Copy the rows below word for word, from their first line through the line containing "genus: Tringa", including both of those lines.

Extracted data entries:
_ _ _ _ _ _ _

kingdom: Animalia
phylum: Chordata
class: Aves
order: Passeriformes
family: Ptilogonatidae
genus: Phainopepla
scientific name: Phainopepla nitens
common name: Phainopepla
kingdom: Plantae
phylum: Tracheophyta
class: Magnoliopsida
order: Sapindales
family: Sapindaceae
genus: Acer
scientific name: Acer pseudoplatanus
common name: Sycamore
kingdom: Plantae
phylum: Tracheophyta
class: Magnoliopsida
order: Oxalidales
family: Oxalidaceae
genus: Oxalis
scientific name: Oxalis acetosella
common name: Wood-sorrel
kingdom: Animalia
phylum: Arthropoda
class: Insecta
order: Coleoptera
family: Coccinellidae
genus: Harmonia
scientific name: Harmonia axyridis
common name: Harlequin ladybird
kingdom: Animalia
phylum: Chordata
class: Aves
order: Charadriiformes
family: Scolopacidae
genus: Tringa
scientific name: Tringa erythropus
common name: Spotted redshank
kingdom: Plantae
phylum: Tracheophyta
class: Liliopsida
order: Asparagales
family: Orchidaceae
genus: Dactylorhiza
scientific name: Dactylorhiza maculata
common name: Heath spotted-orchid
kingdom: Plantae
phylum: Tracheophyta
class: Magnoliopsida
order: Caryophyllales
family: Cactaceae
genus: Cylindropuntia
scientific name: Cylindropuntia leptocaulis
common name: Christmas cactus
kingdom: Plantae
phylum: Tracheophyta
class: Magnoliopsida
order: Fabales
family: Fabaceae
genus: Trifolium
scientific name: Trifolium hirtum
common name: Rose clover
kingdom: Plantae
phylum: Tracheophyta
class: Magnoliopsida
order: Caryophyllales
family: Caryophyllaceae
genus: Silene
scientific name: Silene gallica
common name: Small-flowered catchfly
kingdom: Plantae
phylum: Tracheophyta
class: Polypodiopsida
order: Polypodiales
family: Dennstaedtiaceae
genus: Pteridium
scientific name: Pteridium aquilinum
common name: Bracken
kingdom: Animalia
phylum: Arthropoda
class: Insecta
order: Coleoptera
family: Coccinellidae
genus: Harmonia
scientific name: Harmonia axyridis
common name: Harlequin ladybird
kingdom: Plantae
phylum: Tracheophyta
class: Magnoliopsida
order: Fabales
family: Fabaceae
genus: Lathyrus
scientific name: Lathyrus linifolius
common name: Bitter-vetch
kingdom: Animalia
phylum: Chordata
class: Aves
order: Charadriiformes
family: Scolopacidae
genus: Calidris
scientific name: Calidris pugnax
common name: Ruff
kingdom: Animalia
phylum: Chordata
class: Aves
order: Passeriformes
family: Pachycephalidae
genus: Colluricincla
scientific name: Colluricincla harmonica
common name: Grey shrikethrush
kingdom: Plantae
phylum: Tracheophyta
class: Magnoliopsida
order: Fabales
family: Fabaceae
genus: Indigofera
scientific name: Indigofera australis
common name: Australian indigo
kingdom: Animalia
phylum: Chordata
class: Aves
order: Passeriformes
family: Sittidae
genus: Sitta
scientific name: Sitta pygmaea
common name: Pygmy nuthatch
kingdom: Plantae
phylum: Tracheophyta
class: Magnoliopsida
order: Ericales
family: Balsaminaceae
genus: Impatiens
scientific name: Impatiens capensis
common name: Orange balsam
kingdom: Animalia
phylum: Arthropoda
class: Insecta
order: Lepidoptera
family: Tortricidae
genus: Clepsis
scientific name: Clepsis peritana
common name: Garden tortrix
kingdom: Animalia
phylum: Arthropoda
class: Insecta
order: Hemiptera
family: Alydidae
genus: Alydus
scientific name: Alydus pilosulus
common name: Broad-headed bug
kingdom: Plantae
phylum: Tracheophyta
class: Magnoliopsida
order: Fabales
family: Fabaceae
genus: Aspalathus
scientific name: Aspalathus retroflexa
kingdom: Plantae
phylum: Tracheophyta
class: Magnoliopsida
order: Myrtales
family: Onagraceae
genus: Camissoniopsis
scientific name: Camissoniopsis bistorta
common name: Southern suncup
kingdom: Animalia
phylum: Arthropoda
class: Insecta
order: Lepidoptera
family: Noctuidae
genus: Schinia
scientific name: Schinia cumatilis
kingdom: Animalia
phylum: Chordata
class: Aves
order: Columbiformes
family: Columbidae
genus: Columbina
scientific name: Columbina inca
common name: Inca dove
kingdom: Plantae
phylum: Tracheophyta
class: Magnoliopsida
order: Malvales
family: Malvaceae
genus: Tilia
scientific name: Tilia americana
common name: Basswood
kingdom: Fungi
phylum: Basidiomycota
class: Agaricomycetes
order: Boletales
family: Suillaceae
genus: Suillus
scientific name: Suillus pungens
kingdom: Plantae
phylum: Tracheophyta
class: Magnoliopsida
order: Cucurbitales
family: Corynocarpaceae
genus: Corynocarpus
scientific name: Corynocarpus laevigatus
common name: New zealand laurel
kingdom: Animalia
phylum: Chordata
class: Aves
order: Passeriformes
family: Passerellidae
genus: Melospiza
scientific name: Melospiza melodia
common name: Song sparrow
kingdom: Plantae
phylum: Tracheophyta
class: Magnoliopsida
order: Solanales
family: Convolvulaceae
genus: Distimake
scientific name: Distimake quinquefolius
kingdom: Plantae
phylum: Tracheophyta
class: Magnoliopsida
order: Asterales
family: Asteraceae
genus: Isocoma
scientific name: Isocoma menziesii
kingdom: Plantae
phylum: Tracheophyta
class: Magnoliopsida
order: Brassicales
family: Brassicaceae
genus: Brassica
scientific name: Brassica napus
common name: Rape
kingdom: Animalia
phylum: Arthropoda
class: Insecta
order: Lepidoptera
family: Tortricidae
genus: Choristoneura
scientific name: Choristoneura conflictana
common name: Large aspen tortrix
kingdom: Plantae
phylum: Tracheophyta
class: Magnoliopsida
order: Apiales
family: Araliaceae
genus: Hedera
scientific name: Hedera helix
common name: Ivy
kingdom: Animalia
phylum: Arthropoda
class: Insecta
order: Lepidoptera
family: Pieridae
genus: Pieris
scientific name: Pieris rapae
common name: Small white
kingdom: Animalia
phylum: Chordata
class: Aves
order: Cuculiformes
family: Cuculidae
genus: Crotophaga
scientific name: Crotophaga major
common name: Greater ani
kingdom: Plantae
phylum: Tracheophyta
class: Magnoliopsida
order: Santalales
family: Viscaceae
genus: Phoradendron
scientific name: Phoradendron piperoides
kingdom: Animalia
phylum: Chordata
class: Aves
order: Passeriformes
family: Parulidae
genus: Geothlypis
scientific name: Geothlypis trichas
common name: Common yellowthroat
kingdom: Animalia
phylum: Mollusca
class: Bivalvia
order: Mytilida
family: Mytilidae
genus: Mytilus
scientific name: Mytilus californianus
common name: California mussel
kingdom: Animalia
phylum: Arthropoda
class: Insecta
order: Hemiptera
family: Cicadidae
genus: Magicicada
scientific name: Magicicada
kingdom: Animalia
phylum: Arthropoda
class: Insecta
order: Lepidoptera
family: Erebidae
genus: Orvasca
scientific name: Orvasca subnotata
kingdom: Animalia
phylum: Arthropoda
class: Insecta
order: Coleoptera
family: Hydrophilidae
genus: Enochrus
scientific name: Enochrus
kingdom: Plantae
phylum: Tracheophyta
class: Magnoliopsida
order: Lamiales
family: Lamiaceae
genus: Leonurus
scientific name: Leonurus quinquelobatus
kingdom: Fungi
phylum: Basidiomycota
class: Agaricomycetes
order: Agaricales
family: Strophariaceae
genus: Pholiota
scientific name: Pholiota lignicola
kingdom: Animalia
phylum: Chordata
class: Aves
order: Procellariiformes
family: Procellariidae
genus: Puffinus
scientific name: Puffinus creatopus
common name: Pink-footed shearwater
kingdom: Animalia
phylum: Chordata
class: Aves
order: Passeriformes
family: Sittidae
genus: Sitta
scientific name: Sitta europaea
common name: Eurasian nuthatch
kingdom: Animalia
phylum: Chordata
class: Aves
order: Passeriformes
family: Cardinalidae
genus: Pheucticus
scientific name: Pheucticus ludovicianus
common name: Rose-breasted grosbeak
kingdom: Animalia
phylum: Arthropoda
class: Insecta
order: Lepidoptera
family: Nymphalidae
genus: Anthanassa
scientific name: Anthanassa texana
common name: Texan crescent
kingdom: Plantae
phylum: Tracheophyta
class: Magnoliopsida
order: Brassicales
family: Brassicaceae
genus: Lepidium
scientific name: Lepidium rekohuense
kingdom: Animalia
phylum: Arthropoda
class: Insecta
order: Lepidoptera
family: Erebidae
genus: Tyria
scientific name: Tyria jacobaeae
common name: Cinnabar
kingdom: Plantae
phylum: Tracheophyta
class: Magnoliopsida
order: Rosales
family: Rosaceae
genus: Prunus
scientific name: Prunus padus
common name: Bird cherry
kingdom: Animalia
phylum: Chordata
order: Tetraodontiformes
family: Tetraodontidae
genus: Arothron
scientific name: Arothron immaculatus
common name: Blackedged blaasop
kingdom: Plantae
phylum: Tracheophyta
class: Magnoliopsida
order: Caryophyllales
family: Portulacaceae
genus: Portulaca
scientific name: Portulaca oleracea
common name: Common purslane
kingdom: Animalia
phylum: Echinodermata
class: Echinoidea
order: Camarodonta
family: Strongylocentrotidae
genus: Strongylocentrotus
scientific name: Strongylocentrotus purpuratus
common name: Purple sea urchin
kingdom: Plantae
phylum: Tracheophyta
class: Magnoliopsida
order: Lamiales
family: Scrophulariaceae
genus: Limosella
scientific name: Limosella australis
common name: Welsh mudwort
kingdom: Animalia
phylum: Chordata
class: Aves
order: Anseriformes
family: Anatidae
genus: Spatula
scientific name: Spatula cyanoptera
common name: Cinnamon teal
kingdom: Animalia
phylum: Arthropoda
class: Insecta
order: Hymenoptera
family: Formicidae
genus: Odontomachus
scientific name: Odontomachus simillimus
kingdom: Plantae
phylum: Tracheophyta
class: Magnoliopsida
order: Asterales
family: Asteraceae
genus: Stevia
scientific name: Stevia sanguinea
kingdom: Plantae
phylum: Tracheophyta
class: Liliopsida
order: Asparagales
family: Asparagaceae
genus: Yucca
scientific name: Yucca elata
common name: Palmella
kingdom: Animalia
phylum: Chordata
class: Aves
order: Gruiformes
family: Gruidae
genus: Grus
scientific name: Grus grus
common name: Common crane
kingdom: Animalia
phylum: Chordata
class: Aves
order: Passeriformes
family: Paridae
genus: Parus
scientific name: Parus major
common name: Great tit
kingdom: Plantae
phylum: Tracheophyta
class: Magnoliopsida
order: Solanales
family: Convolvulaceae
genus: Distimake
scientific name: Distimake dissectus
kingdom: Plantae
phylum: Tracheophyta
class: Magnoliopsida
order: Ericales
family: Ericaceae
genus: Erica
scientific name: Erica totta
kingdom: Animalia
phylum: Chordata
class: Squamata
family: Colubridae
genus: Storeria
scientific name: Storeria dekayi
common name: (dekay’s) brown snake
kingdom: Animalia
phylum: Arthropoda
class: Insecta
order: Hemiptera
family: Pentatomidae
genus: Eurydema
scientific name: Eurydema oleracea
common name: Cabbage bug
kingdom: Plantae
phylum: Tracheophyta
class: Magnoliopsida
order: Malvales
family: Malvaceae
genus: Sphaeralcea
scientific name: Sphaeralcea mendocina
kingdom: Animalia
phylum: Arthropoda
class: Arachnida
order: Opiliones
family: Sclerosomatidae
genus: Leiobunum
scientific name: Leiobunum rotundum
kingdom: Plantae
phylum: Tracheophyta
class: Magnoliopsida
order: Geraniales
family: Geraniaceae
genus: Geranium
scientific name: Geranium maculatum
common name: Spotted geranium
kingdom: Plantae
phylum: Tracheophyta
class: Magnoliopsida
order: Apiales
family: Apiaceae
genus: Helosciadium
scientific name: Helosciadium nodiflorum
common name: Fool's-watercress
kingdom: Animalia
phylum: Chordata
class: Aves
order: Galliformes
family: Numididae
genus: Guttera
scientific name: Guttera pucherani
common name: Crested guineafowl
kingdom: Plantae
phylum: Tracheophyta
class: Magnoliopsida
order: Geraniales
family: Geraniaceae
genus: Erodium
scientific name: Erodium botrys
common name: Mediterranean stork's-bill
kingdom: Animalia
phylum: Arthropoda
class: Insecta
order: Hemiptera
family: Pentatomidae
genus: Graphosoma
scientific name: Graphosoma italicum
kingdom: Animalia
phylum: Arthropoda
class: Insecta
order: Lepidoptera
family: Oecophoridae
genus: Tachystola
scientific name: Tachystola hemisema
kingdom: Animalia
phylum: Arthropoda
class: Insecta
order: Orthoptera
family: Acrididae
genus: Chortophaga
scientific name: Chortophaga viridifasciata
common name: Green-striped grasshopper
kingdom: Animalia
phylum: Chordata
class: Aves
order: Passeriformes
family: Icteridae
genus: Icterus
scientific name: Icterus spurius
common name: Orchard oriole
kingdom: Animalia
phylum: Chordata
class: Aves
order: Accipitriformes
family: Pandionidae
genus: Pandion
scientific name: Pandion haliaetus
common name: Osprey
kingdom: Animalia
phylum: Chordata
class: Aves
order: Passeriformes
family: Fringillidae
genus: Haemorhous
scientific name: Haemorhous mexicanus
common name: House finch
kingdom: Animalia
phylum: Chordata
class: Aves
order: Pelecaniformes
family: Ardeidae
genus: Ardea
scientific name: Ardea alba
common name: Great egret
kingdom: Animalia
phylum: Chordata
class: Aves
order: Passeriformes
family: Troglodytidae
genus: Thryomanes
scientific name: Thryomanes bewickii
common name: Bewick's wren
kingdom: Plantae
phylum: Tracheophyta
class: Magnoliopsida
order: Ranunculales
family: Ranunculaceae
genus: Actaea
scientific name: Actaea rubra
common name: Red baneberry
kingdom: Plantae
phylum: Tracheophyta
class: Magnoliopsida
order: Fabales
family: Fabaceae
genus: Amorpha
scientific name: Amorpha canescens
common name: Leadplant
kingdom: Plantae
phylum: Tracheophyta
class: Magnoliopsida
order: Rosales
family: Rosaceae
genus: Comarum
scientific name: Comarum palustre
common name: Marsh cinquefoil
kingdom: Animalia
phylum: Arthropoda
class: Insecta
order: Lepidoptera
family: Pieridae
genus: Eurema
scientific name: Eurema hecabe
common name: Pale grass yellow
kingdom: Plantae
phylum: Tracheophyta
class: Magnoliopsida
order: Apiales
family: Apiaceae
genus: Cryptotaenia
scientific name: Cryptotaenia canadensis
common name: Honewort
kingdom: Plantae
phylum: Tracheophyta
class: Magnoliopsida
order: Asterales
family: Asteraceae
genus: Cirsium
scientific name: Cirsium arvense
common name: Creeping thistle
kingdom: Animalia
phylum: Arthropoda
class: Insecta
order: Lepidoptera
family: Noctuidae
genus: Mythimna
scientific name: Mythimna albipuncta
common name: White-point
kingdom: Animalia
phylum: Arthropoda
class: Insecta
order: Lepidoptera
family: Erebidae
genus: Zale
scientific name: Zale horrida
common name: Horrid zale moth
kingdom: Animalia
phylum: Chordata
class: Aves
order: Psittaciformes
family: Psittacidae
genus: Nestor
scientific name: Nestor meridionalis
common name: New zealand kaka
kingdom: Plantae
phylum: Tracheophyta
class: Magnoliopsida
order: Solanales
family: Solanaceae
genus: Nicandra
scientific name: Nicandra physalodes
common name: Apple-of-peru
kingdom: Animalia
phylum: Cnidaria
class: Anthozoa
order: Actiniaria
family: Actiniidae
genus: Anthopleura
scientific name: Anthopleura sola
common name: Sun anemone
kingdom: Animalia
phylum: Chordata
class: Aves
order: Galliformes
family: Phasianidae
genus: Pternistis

_ _ _ _ _ _ _

## CORRECT ANSWER
kingdom: Animalia
phylum: Chordata
class: Aves
order: Passeriformes
family: Ptilogonatidae
genus: Phainopepla
scientific name: Phainopepla nitens
common name: Phainopepla
kingdom: Plantae
phylum: Tracheophyta
class: Magnoliopsida
order: Sapindales
family: Sapindaceae
genus: Acer
scientific name: Acer pseudoplatanus
common name: Sycamore
kingdom: Plantae
phylum: Tracheophyta
class: Magnoliopsida
order: Oxalidales
family: Oxalidaceae
genus: Oxalis
scientific name: Oxalis acetosella
common name: Wood-sorrel
kingdom: Animalia
phylum: Arthropoda
class: Insecta
order: Coleoptera
family: Coccinellidae
genus: Harmonia
scientific name: Harmonia axyridis
common name: Harlequin ladybird
kingdom: Animalia
phylum: Chordata
class: Aves
order: Charadriiformes
family: Scolopacidae
genus: Tringa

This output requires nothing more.